NVIDIA GPU and CUDA version Details:
CUDA 11.8
NIVIDA driver 520.xxx

GPU-Jupyter Version:
v1.6_cuda-11.8_ubuntu-22.04

Thanks in advance.

Darren Reid · Answer 1 · Sun Feb 25 2024 06:59:55 GMT+0800 (China Standard Time)

If you add the environment variable TORCH_CUDA_ARCH_LIST I have been able to get it to load correctly. Eg,

version: "3.8"
services:
  gpu-jupyter:
    container_name: gpu-jupyter
    build: .build
    deploy:
      resources:
        reservations:
          devices:
            - capabilities:
              - gpu
    # # Set hardware limits: one GPU, max. 48GB RAM, max. 31 GPUs
    # deploy:
    #   resources:
    #     reservations:
    #       devices:
    #         - driver: nvidia
    #           capabilities: [gpu]
    #           device_ids: ["0"]  # select one GPU
    #     limits:
    #       cpus: "31.0"
    #       memory: 48g
    ports:
      - 10000:8888
    volumes:
      - ./data:/home/jovyan/work
    environment:
      GRANT_SUDO: "yes"
      JUPYTER_ENABLE_LAB: "yes"
      NB_UID: ${JUPYTER_UID:-1000}
      NB_GID: ${JUPYTER_GID:-1000}
      JUPYTER_TOKEN: ${JUPYTER_TOKEN}
      TORCH_CUDA_ARCH_LIST: 8.6
    # enable sudo permissions
    user:
      "root"
    restart: always

Hope that helps.

Christoph · Answer 2 · Thu Feb 29 2024 23:00:40 GMT+0800 (China Standard Time)

Hi,
The problems origins from the torch installation routine that was suggested at the time. It updates the CUDA version and corrupts the installation. Now, pytorch suggests an installation with fixed cuda version (again) and I changed it in this commit: 2ac3181

It wonders me that it occurs now for this image, as it worked in the tests. Is this error fixed if you build the image based on the repository? If yes, I'll update the image tag.

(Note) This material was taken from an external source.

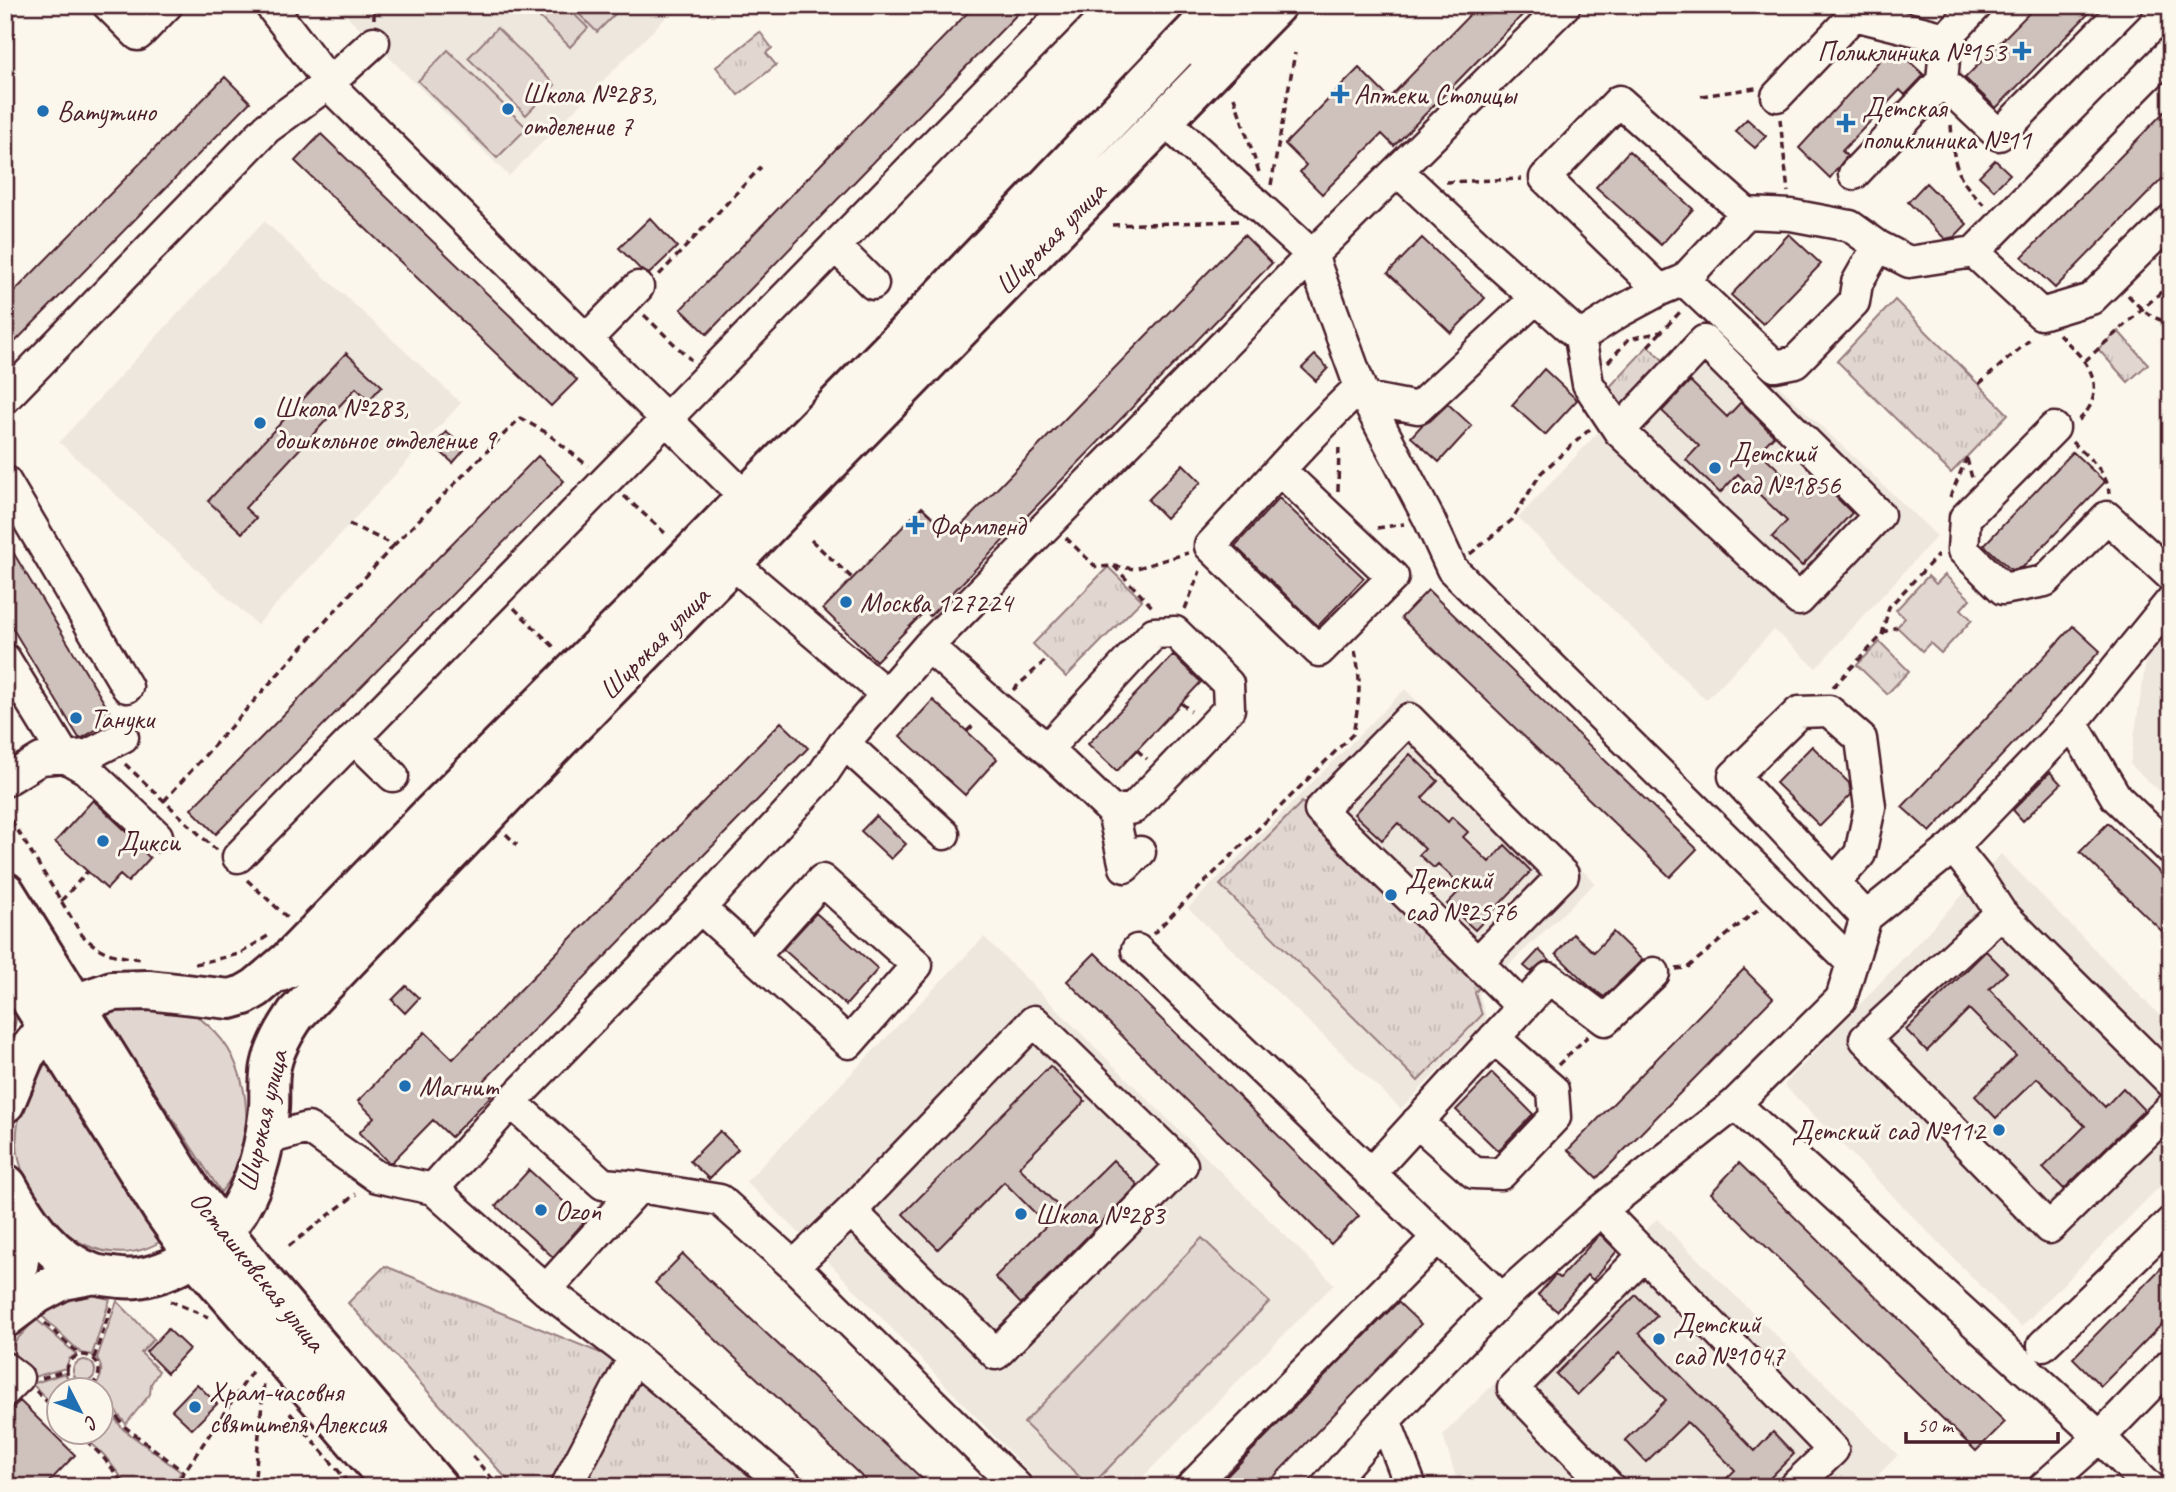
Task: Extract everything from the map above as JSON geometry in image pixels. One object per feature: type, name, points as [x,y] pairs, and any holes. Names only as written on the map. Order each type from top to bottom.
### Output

@Layoric Thanks for the quick fix! As the origin is a corrupted cuda installation, I'll fix the origin.

Christoph · Answer 3 · Thu Mar 21 2024 18:06:43 GMT+0800 (China Standard Time)

The commit 9982802 should provide a clear solution for this problem in version v1.6_cuda-11.8_ubuntu-22.04. For the pip install of Pytorch, the index-url is pinned for CUDA 11.8.

Please re-open if the issue still occurs.